Actually, the carbonation in the soda might be an issue as rats don't burp up the excess gas easily... but if the drink was pretty much flat it's no big deal.

Our Fuzzy Rat was a lush... she loved tequila and Yukon Jack and even beer. She would go from one person to the next licking out the bottom of shot glasses after people drank them and suck up spilled beer from the floor. She actually got quite congenial when intoxicated.

In college I knew an alcohol researcher that worked with rats. He told me that rats metabolize alcohol more rapidly then humans and there are few if any ill effects. Lastly he remarked that rats are excellent social drinkers and tend to be more playful and outgoing when inebriated. 

I suspect that rats have evolved to metabolize alcohol because they would find spoiled foods or liquids in the wild that most likely are being broken down by yeasts. Still not all rats enjoy drinking given a choice. 

I will add that after a certain all night party where Fuzzy Rat followed the tequila bottle around all night and sucked up a large beer spill she woke up with the ugliest rat hangover anyone has ever seen... she actually snapped at me! First and only time ever! To her credit, she was the last one standing at 4:00 AM which may be unfair as she had more feet and a lower center of gravity than the rest of the people at the party... but she was grooming the people that had passed out and still climbing the curtains when I packed it in... In any case, I let her sleep in until about 1:00 PM and after that she was perfectly fine...

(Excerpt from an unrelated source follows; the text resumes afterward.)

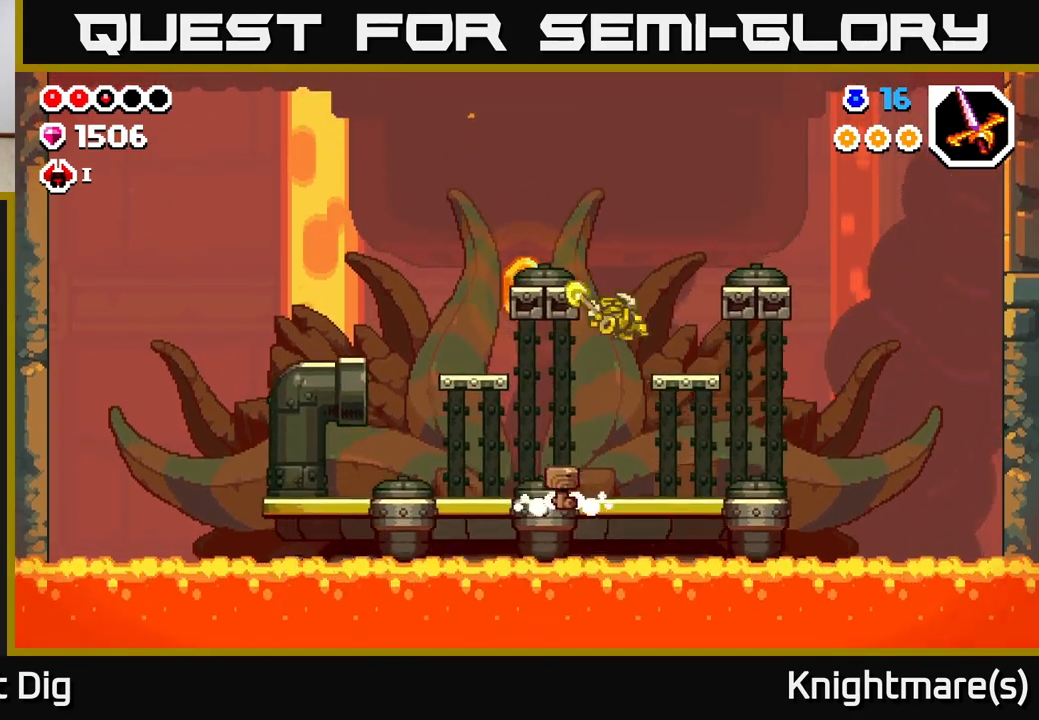
{"buttons": ["A"], "left_stick": "left", "right_stick": "center", "events": [[100, "A", "up"], [267, "left_stick", "center"], [417, "left_stick", "left"], [467, "A", "down"]]}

So basically, I'd try and limit your rats drinking to a small cap half full... like a few drops at a time... and don't use and carbonated or soda mixers... Pretty much only flat drinks. Pace it over time and make sure Sansa doesn't get too drunk or you will have a really hung over rat to deal with the next day...

I've never heard of a rat drinking itself sick... but I suspect it's possible and likely something to be avoided.

Best luck.


----------